**TASK REQUIREMENTS:** Count the lines in the material below that contain the string "Given". Give only the number.

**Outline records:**
━━━━

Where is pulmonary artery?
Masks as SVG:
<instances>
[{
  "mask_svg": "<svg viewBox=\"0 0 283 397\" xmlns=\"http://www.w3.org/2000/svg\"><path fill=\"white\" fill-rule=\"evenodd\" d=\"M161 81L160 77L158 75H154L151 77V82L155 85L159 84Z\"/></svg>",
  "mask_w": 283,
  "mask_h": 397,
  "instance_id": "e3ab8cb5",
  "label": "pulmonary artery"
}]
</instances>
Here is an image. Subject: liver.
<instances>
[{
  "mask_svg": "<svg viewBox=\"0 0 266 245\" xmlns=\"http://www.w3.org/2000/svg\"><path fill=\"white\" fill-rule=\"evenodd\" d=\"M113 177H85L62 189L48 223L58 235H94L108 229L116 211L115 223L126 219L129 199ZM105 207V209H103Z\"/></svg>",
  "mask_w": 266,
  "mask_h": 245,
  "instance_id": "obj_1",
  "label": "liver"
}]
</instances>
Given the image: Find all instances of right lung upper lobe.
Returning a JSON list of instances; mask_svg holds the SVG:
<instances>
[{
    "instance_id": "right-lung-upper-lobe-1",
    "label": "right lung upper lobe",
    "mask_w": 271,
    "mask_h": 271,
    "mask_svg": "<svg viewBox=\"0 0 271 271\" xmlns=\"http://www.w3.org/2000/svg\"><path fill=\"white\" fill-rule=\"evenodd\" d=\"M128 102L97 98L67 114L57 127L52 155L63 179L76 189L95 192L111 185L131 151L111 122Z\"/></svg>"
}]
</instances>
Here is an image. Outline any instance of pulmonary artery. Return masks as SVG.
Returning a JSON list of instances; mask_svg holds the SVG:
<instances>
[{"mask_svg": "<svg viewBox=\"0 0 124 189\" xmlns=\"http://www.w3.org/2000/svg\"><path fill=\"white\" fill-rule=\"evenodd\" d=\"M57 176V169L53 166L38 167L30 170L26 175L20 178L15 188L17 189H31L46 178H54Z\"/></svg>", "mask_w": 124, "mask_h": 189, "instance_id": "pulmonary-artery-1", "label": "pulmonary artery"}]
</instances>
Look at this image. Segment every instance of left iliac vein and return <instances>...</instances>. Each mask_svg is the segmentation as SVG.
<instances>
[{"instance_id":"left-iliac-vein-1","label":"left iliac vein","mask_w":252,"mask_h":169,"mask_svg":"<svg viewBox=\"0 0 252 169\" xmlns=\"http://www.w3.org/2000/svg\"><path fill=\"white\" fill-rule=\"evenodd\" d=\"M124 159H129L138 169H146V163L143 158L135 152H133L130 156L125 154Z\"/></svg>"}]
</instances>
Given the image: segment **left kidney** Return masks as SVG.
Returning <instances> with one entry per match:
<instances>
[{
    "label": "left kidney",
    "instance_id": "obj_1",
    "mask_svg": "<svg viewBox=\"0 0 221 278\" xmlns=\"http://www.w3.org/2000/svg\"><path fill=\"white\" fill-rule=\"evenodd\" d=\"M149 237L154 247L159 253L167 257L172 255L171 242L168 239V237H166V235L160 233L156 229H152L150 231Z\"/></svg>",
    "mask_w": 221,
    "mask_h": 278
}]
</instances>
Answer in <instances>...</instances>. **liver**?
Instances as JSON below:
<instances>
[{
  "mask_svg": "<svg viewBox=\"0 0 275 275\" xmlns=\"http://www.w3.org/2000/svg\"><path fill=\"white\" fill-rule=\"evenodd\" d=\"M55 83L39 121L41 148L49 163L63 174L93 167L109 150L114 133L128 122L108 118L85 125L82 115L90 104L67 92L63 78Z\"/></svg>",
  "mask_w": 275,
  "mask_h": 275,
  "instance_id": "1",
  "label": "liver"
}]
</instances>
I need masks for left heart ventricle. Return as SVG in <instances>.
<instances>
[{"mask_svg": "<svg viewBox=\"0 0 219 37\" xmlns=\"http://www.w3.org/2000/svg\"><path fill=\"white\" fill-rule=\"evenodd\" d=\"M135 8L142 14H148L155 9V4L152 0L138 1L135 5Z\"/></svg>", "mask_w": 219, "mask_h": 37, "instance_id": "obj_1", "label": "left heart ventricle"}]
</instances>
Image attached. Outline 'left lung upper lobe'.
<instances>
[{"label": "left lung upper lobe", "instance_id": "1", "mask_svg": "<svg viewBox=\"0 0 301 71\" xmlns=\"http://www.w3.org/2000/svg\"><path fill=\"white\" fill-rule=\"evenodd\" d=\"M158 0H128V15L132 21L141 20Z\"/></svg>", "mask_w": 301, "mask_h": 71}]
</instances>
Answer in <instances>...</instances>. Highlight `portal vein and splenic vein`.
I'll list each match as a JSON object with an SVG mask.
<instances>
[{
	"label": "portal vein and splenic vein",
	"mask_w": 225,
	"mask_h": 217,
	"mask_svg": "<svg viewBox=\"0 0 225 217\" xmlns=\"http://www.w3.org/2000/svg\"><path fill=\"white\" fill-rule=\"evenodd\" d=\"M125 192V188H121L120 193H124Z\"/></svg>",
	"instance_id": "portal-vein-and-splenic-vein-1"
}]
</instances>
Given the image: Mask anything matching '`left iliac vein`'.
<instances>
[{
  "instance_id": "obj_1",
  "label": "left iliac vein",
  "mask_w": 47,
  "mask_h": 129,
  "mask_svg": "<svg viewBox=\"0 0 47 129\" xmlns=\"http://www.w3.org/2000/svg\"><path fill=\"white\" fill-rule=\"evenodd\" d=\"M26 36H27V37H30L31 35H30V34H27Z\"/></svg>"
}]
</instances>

━━━━

**WRITTEN SOLUTION:** 3